Hugh Pickens writes:
Nick Summers has an interesting article at Bloomberg about the epidemic of 90 ATM bombings that has hit Britain since 2013. ATM machines are vulnerable because the strongbox inside an ATM has two essential holes: a small slot in front that spits out bills to customers and a big door in back through which employees load reams of cash in large cassettes. "Criminals have learned to see this simple enclosure as a physics problem," writes Summers. "Gas is pumped in, and when it’s detonated, the weakest part—the large hinged door—is forced open. After an ATM blast, thieves force their way into the bank itself, where the now gaping rear of the cash machine is either exposed in the lobby or inside a trivially secured room. Set off with skill, the shock wave leaves the money neatly stacked, sometimes with a whiff of the distinctive acetylene odor of garlic." The rise in gas attacks has created a market opportunity for the companies that construct ATM components. Several manufacturers now make various anti-gas-attack modules: Some absorb shock waves, some detect gas and render it harmless, and some emit sound, fog, or dye to discourage thieves in the act.
As far as anyone knows, there has never been a gas attack on an American ATM. The leading theory points to the country’s primitive ATM cards. Along with Mongolia, Papua New Guinea, and not many other countries, the U.S. doesn’t require its plastic to contain an encryption chip, so stealing cards remains an effective, non-violent way to get at the cash in an ATM. Encryption chip requirements are coming to the U.S. later this year, though. And given the gas raid’s many advantages, it may be only a matter of time until the back of an American ATM comes rocketing off.
A more effective way to deter the thieves is to harden the banks ATM rooms so one cant simply walk in and grab the dough after a blast. Hardening the machines to explosions seems like it would make the thieves pump in more gas or use more powerful explosives to make a bigger boom. That sounds like an arms race. As the article mentioned, gas detectors and ink bombs would be a better alternative. Another idea is a very secure cash door with a smooth front which extends well past the cash slot when closed so there is no gap in which to pry at. The machine should have dye pack bombs inside the cash cartridges that explode when the door is jammed, flammable gas is detected or a sudden hard jolt is detected. So what if some cheap pieces of paper are damaged by ink. Might even be useful for deterring ATM raids after earthquakes. By default the money is damaged.

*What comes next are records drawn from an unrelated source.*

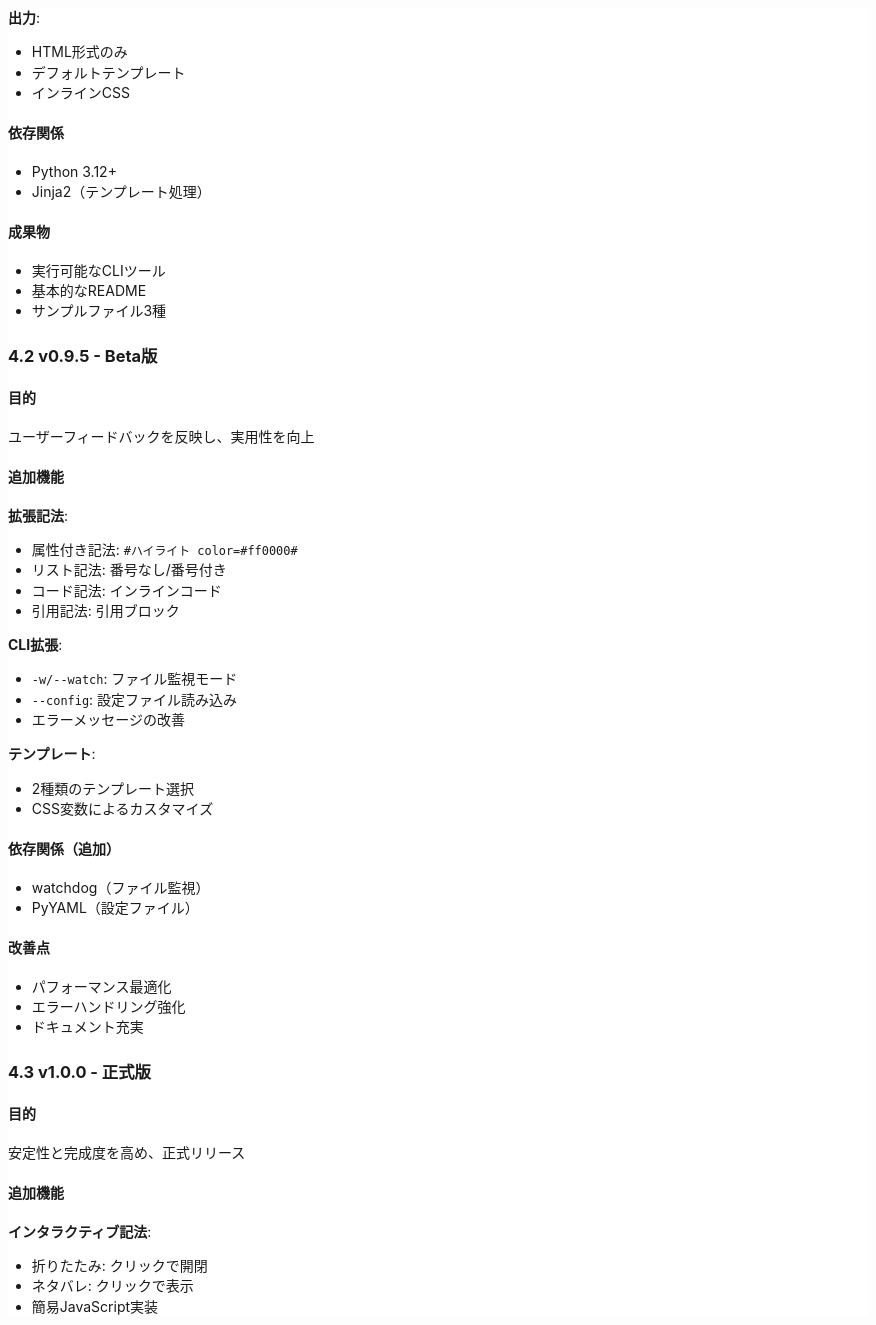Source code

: **出力**:
- HTML形式のみ
- デフォルトテンプレート
- インラインCSS

#### 依存関係
- Python 3.12+
- Jinja2（テンプレート処理）

#### 成果物
- 実行可能なCLIツール
- 基本的なREADME
- サンプルファイル3種

### 4.2 v0.9.5 - Beta版

#### 目的
ユーザーフィードバックを反映し、実用性を向上

#### 追加機能
**拡張記法**:
- 属性付き記法: `#ハイライト color=#ff0000#`
- リスト記法: 番号なし/番号付き
- コード記法: インラインコード
- 引用記法: 引用ブロック

**CLI拡張**:
- `-w/--watch`: ファイル監視モード
- `--config`: 設定ファイル読み込み
- エラーメッセージの改善

**テンプレート**:
- 2種類のテンプレート選択
- CSS変数によるカスタマイズ

#### 依存関係（追加）
- watchdog（ファイル監視）
- PyYAML（設定ファイル）

#### 改善点
- パフォーマンス最適化
- エラーハンドリング強化
- ドキュメント充実

### 4.3 v1.0.0 - 正式版

#### 目的
安定性と完成度を高め、正式リリース

#### 追加機能
**インタラクティブ記法**:
- 折りたたみ: クリックで開閉
- ネタバレ: クリックで表示
- 簡易JavaScript実装
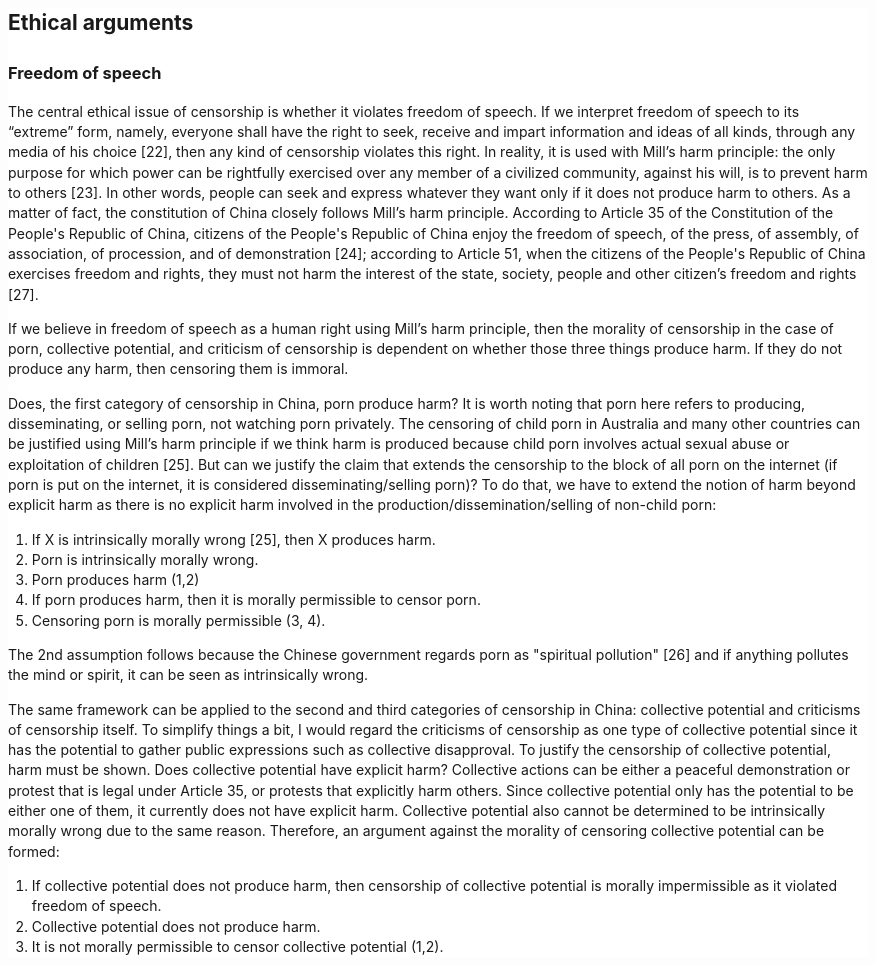 ## Ethical arguments

### Freedom of speech

The central ethical issue of censorship is whether it violates freedom of speech. If we interpret freedom of speech to its “extreme” form, namely, everyone shall have the right to seek, receive and impart information and ideas of all kinds, through any media of his choice [22], then any kind of censorship violates this right. In reality, it is used with Mill’s harm principle: the only purpose for which power can be rightfully exercised over any member of a civilized community, against his will, is to prevent harm to others [23]. In other words, people can seek and express whatever they want only if it does not produce harm to others. As a matter of fact, the constitution of China closely follows Mill’s harm principle. According to Article 35 of the Constitution of the People's Republic of China, citizens of the People's Republic of China enjoy the freedom of speech, of the press, of assembly, of association, of procession, and of demonstration [24]; according to Article 51, when the citizens of the People's Republic of China exercises freedom and rights, they must not harm the interest of the state, society, people and other citizen’s freedom and rights [27].

If we believe in freedom of speech as a human right using Mill’s harm principle, then the morality of censorship in the case of porn, collective potential, and criticism of censorship is dependent on whether those three things produce harm. If they do not produce any harm, then censoring them is immoral.

Does, the first category of censorship in China, porn produce harm? It is worth noting that porn here refers to producing, disseminating, or selling porn, not watching porn privately. The censoring of child porn in Australia and many other countries can be justified using Mill’s harm principle if we think harm is produced because child porn involves actual sexual abuse or exploitation of children [25]. But can we justify the claim that extends the censorship to the block of all porn on the internet (if porn is put on the internet, it is considered disseminating/selling porn)? To do that, we have to extend the notion of harm beyond explicit harm as there is no explicit harm involved in the production/dissemination/selling of non-child porn:
1. If X is intrinsically morally wrong [25], then X produces harm.
2. Porn is intrinsically morally wrong.
3. Porn produces harm (1,2)
4. If porn produces harm, then it is morally permissible to censor porn.
5. Censoring porn is morally permissible (3, 4). 

The 2nd assumption follows because the Chinese government regards porn as "spiritual pollution" [26] and if anything pollutes the mind or spirit, it can be seen as intrinsically wrong.

The same framework can be applied to the second and third categories of censorship in China: collective potential and criticisms of censorship itself. To simplify things a bit, I would regard the criticisms of censorship as one type of collective potential since it has the potential to gather public expressions such as collective disapproval. To justify the censorship of collective potential, harm must be shown. Does collective potential have explicit harm? Collective actions can be either a peaceful demonstration or protest that is legal under Article 35, or protests that explicitly harm others. Since collective potential only has the potential to be either one of them, it currently does not have explicit harm. Collective potential also cannot be determined to be intrinsically morally wrong due to the same reason. Therefore, an argument against the morality of censoring collective potential can be formed:
1. If collective potential does not produce harm, then censorship of collective potential is morally impermissible as it violated freedom of speech.
2. Collective potential does not produce harm.
3. It is not morally permissible to censor collective potential (1,2).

Well, if you make a bigger bomb, that also increases the risk that you'll burn the money while detonating it or perhaps compromise the structural integrity of the bank building too much.
> perhaps compromise the structural integrity of the bank building too much.
That's not really something the thieves care about.
Having the building fall on their heads while looting it would be something they'd care about for sure.
Maybe design the machine to redirect the blast towards the perpetrators. Then roll all the banknotes up into pointy-tipped cones, so that the thieves get a faceful of high-velocity money-darts.
Now your thinking ...
> A more effective way to deter the thieves is to harden the banks ATM rooms so one cant simply walk in and grab the dough after a blast.
That won't work. There are case of people bombing ATMs to get at the cash from the front. Since the cost to explode the ATM is so low, it doesn't matter if only a small fraction of the cash survives.
Here's an example [abc.net.au]And the humorous video [youtu.be] of the bomber in action.
The article appears to speak of both types of attacks. Blowing out the rear and entering the service room behind the machines is another method.
A more effective way to deter the thieves is to harden the banks ATM rooms so one cant simply walk in and grab the dough after a blast. Hardening the machines to explosions seems like it would make the thieves pump in more gas or use more powerful explosives to make a bigger boom. That sounds like an arms race.
Why not just ventilate the room? Seriously. This gas attack is predicated on the idea of building up a sufficient quantity of gas in the room so as to ignite an explosion. If the room is well-ventilated that would pretty well thwart such a gas attack. Or, so it would seem to me.
My idea too. A pressure vent, located on the inside of the building, that opens at a pressure a bit above normal atmospheric pressure, e.g. 150kPa. Should be an easy operation.
I believe the blast is to blow the back of the ATM itself open, not the room it is located in. Perhaps the blast accomplishes both.
Something along the lines of a burst disc placed in the roof would pop and vent the pressure wave.
You don't have to make the ATM impossible to rob, just more trouble than it's worth.
Like the joke about the two guys running from the bear. "I don't have to outrun the bear; I just have to outrun you." They'll find some other ATM that isn't as hardened.